- Harold Hamm, founder of oil and gas Continental Resources, an energy company, is mad that a short seller said Wall Street looks at his business with “rose coloured glasses.”
- The short seller, Jim Chanos, said that Hamm’s capital intensive business needs to spend a lot of money to make a little, and will have to raise debt to survive.
- This is all well and good while interest rates are low. But when rates go up, the story will change for the worse.
With Washington driving all the news, things have been boring on Wall Street.
For proof, look no further than the spat between two billionaires that started this week.
The gentlemanly disagreement is between Wall Street’s foremost short seller, Jim Chanos of Kynikos Associates, and Harold Hamm, founder of oil and gas company Continental Resources (CLR).
They are about to fight about something so natural in our current market, it’s like fighting about whether or not the sun rises in the east and sets in the west. They’re fighting about whether or not an expensive business will ultimately require investor money to survive.
Here’s how it all started.
On Tuesday, Chanos told a crowd of investors at the CNBC/Institutional Investor Delivering Alpha Conference to short CLR. The reason is simple: The company’s capital expenditures constantly gobble up its revenue, so it ends up having to restructure and raise debt towards the end of the year. Investors don’t like this, so the stock slumps.
Hamm, on Thursday, refuted Chanos’ thesis in a particularly catty billionaire way by saying:
“First of all, who is this guy? Short sellers, you know they’re always out there. They operate under a little different regulatory environment than we do as CEO’s, we’re required by the SEC to tell the truth and be totally transparent. That’s exactly what we do. Those numbers are all out there. For anybody to even put forth the suggestion we haven’t had great expansion and wealth creation in this industry with horizontal drilling and all the technology that’s come about the last ten years, I mean, it’s totally ridiculous.”
Of course, Chanos wasn’t suggesting any of that. In fact, during his presentation he said the industry was looking better than it has in a while. He was simply suggesting — as is his wont — that there’s an accounting story to be told here. It’s the story of an industry that needs to spend too much money to make too little money.

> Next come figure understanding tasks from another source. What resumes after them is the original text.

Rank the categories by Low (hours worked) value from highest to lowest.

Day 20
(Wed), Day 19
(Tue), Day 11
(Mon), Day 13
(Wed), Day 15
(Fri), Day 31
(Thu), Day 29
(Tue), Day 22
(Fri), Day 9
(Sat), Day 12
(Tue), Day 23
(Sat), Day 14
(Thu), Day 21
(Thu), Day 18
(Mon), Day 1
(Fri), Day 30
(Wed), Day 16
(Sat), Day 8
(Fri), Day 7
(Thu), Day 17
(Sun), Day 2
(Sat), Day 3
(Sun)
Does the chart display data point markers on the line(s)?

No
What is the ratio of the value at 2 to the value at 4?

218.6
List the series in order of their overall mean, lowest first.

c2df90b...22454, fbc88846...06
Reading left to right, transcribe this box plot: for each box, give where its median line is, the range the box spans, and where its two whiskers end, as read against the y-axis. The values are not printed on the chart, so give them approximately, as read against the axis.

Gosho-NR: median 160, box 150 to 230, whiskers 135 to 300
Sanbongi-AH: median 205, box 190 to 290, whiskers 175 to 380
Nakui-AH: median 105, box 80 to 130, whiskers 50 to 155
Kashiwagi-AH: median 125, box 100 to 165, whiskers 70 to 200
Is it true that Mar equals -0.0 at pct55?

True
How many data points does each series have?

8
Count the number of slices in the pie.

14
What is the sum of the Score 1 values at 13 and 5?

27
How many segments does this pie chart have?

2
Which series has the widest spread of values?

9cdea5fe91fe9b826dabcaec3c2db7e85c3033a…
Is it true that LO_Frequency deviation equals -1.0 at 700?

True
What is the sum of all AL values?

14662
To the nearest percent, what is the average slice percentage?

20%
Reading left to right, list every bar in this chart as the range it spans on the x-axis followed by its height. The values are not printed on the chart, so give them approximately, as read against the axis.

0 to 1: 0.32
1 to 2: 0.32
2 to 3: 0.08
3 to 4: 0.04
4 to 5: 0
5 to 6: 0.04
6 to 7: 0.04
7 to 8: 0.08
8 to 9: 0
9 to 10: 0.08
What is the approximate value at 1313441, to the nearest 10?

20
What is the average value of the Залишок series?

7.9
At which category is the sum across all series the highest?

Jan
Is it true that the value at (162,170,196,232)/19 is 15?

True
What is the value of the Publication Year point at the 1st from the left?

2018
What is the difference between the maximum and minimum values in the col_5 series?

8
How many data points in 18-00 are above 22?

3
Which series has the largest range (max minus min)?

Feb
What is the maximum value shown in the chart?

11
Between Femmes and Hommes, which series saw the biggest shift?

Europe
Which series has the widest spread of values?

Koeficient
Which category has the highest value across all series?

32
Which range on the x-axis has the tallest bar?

And there are other stories here — stories we should come to expect as people who watch money work.
On the one hand it’s the “bust” part of the “boom and bust” story of what happens to capital intensive commodities businesses when prices are low — a story of balancing production with cost cutting to stay afloat. In CLR’s case, Chanos says a 60% increase in capital expenditures is now resulting in a fractional revenue bump. Since 2014, CLR has only been cash flow positive in Q3 2016 and Q1 2017.
On the other hand it’s the story of how long a company can survive in this cycle when interest rates are low. When interest rates are low, companies like CLR can raise more debt and live to fight another day.
Chanos is not the only person on Wall Street who has pointed this out either. David Einhorn made this whipsaw business model the center of his 2015 presentation at the Sohn Investment Conference in New York City.
“We object to oil fracking because the investment can contaminate returns,” Einhorn said back in 2015. He was zeroing in on another “Motherfracker” (as he called them in his presentation), Pioneer (PXD).
Last month Hamm promised investors on a conference call that CLR would be raising “absolutely no new debt.”
“That’s part of our plan, the strategic plan going forward to knock our debt down,” he said.
But its cash position is looking weak. It spent over $US879 million on capital expenditures — equipment, explorations etc — in Q3. It ended the quarter with $US17 million in cash and cash equivalents after a net loss of $US63 million.
Last year at the same time, the company spent $US517 million, and it ended the period with just over $US16 million in cash after a $US317 million net loss.
This sounds terrible, but we’re sure Hamm will be fine. He’ll get more cash to continue operations, he’ll pay down some debt, and the story will begin in 2018 yet again.
The sky is blue. Interest rates are low. The earth revolves around the sun.